▶ **Information supplied**:
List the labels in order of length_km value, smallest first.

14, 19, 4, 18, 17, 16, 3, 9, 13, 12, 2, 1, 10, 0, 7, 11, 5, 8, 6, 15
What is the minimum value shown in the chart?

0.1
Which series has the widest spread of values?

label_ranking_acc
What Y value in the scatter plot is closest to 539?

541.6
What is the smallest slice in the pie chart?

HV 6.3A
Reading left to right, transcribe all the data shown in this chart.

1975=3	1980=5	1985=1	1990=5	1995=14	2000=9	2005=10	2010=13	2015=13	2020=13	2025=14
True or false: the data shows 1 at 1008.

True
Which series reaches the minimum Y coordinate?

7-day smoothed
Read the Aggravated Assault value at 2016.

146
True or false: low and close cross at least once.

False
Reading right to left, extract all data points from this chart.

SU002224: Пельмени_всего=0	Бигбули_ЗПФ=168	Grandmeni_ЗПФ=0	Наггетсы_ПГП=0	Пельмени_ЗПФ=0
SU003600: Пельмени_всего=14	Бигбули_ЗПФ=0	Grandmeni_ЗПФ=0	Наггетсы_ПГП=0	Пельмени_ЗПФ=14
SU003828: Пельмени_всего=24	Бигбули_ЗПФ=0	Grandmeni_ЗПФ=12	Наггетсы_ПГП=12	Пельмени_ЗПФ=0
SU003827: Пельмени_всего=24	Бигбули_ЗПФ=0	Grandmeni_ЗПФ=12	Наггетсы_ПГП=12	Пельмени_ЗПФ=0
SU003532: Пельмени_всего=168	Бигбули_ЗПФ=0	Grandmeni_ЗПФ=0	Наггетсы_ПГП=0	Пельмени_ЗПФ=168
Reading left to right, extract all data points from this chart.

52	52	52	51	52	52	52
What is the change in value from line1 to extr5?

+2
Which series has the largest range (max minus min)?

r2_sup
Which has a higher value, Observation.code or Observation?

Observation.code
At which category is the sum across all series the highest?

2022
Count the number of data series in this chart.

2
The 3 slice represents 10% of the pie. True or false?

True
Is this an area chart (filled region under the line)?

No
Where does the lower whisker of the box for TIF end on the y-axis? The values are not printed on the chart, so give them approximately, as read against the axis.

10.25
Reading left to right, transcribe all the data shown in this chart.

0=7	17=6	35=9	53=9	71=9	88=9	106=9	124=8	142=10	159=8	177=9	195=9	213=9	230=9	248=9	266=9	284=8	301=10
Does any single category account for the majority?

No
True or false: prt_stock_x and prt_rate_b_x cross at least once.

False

▶ **Task brief**:
Edit all of the material above so that every "chart" becomes "graph", and leave everything else unchanged.

▶ **Output of the task**:
List the labels in order of length_km value, smallest first.

14, 19, 4, 18, 17, 16, 3, 9, 13, 12, 2, 1, 10, 0, 7, 11, 5, 8, 6, 15
What is the minimum value shown in the graph?

0.1
Which series has the widest spread of values?

label_ranking_acc
What Y value in the scatter plot is closest to 539?

541.6
What is the smallest slice in the pie graph?

HV 6.3A
Reading left to right, transcribe all the data shown in this graph.

1975=3	1980=5	1985=1	1990=5	1995=14	2000=9	2005=10	2010=13	2015=13	2020=13	2025=14
True or false: the data shows 1 at 1008.

True
Which series reaches the minimum Y coordinate?

7-day smoothed
Read the Aggravated Assault value at 2016.

146
True or false: low and close cross at least once.

False
Reading right to left, extract all data points from this graph.

SU002224: Пельмени_всего=0	Бигбули_ЗПФ=168	Grandmeni_ЗПФ=0	Наггетсы_ПГП=0	Пельмени_ЗПФ=0
SU003600: Пельмени_всего=14	Бигбули_ЗПФ=0	Grandmeni_ЗПФ=0	Наггетсы_ПГП=0	Пельмени_ЗПФ=14
SU003828: Пельмени_всего=24	Бигбули_ЗПФ=0	Grandmeni_ЗПФ=12	Наггетсы_ПГП=12	Пельмени_ЗПФ=0
SU003827: Пельмени_всего=24	Бигбули_ЗПФ=0	Grandmeni_ЗПФ=12	Наггетсы_ПГП=12	Пельмени_ЗПФ=0
SU003532: Пельмени_всего=168	Бигбули_ЗПФ=0	Grandmeni_ЗПФ=0	Наггетсы_ПГП=0	Пельмени_ЗПФ=168
Reading left to right, extract all data points from this graph.

52	52	52	51	52	52	52
What is the change in value from line1 to extr5?

+2
Which series has the largest range (max minus min)?

r2_sup
Which has a higher value, Observation.code or Observation?

Observation.code
At which category is the sum across all series the highest?

2022
Count the number of data series in this graph.

2
The 3 slice represents 10% of the pie. True or false?

True
Is this an area graph (filled region under the line)?

No
Where does the lower whisker of the box for TIF end on the y-axis? The values are not printed on the graph, so give them approximately, as read against the axis.

10.25
Reading left to right, transcribe all the data shown in this graph.

0=7	17=6	35=9	53=9	71=9	88=9	106=9	124=8	142=10	159=8	177=9	195=9	213=9	230=9	248=9	266=9	284=8	301=10
Does any single category account for the majority?

No
True or false: prt_stock_x and prt_rate_b_x cross at least once.

False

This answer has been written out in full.